To identify significant associations between FWB and FC of the NAc seed region, we first generated seed-based FC maps per participant. The bilateral NAc seeds were defined from the Harvard–Oxford Atlas distributed with FSL (http://www.fmrib.ox.ac.uk/fsl/). From the individuals’ FC maps, we calculated connectivity strength using Pearson’s correlation coefficients between the timeseries of the seed region and those of all other voxels in the rest of the brain, which were then normalized by Fisher’s z transformation. To determine the regions showing a significant relationship of the bilateral NAc with FWB variables (i.e., MA, CMS, and FFS), multiple regression analyses were performed separately, while controlling for age, sex, and subjective SES. We defined a priori anatomical search volume, including the vmPFC created from the Harvard–Oxford Atlas (medial frontal cortex; MNI x, y, z = 0, 43, − 19), based on accumulated evidence demonstrating that the frontostriatal network including the NAc and the vmPFC is a core of the brain’s reward system20,21,23,29. To correct for multiple comparison, we ran small volume correction family-wise error (SVC FWE) p < 0.05 within the ROI (i.e., the cluster including the vmPFC) with initial voxel level threshold of p < 0.001.

Voxel-wise local FC analysis

We further performed voxel-to-voxel analyses to investigate possible local FC at each voxel correlated with FWB measures.

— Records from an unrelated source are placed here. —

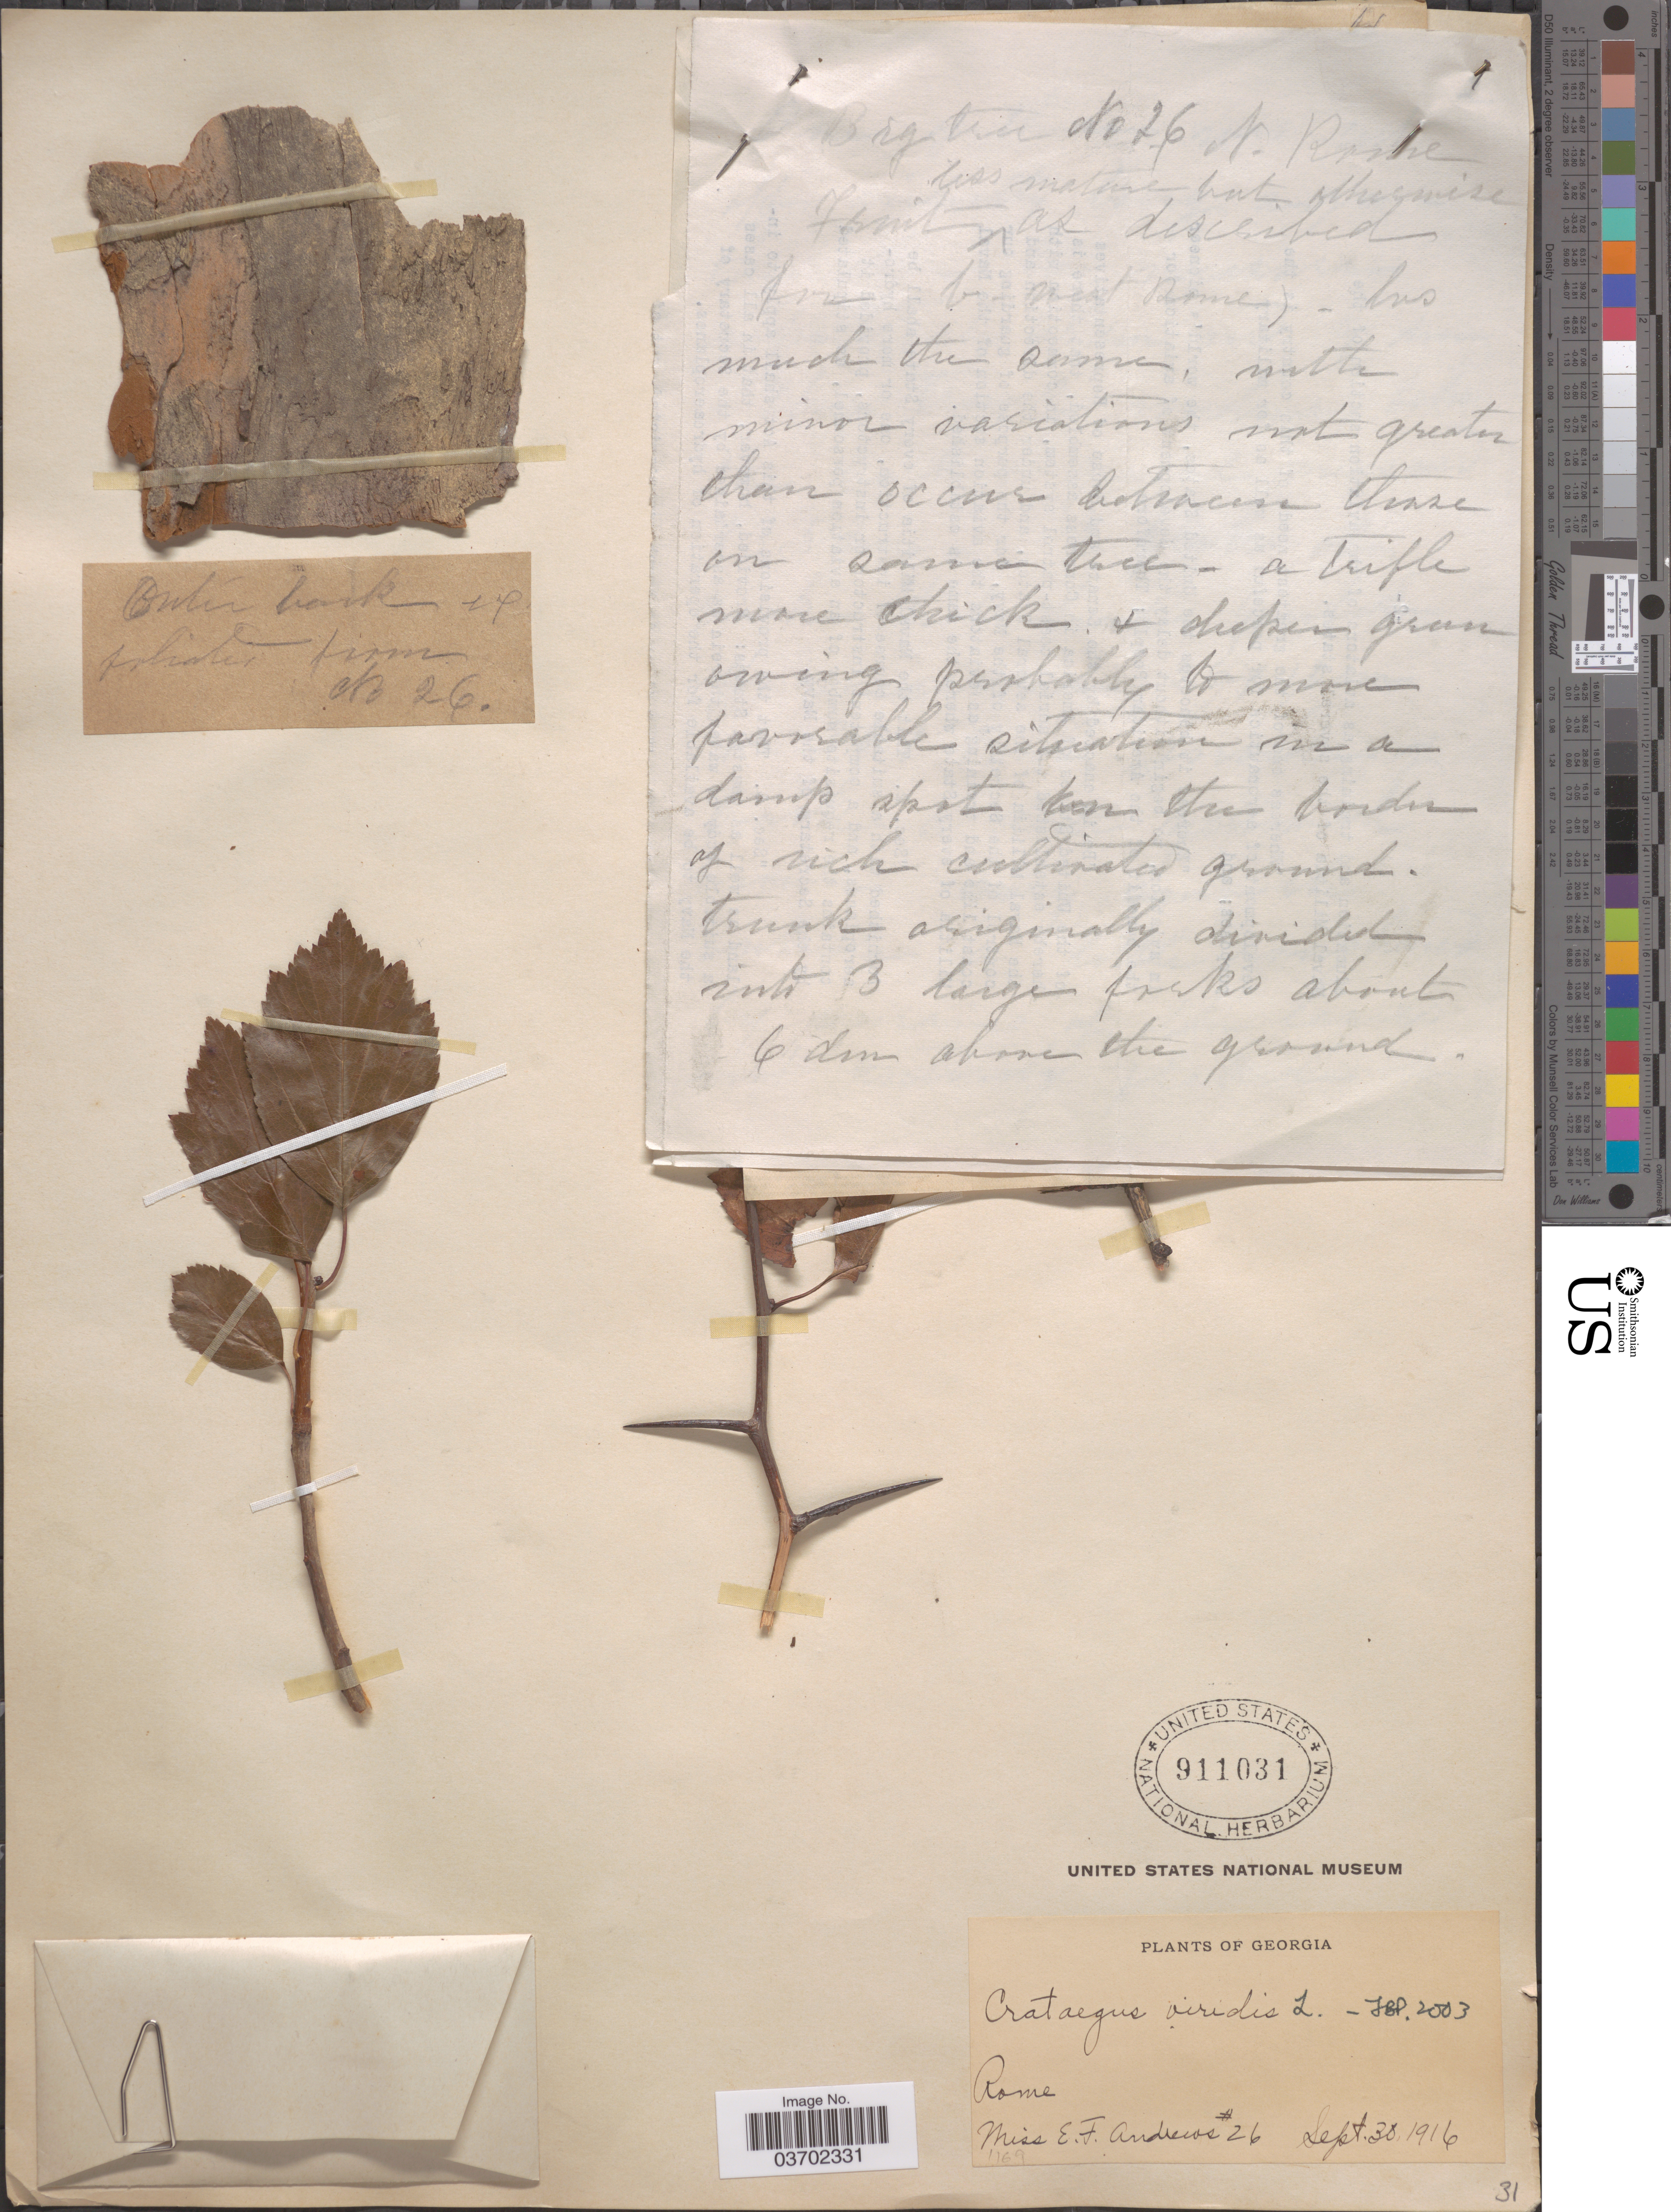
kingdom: Plantae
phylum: Tracheophyta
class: Magnoliopsida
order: Rosales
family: Rosaceae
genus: Crataegus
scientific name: Crataegus viridis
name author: L.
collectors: E. Andrews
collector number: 26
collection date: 1916-09-30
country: United States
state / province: Georgia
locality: Rome.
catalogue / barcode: US 911031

First, we generated local FC maps that represent a measure of local coherence at each voxel. This characterizes the average of correlation coefficients between each individual voxel and its neighboring voxels, and neighborhood was defined as a probabilistic region66. To identify the regions showing a significant relationship of these local FC maps with FWB measures, we performed multiple regression analyses on each measure separately, while controlling for age, sex, and subjective SES. As described above, we defined a priori anatomical search volumes including the vmPFC and the NAc created from the Harvard–Oxford Atlas, respectively. To correct for multiple comparison, SVC FWE was applied p < 0.05 within with the clusters including the vmPFC and the NAc with an initial voxel-level threshold of p < 0.001.

Mediation analyses linking the neural data and behavioral data

Lastly, to examine whether FCs associated with FWB would predict anticipatory responses when expecting upcoming positive events leading to everyday happiness, we performed the same mediation analyses used for the behavioral data using the PROCESS macro. In the mediation models, the FC associated with each FWB measure was entered as the predictor, and the anticipatory responses involving valence, interestedness, and activeness as the mediator (tested separately), and everyday happiness as the outcome variable.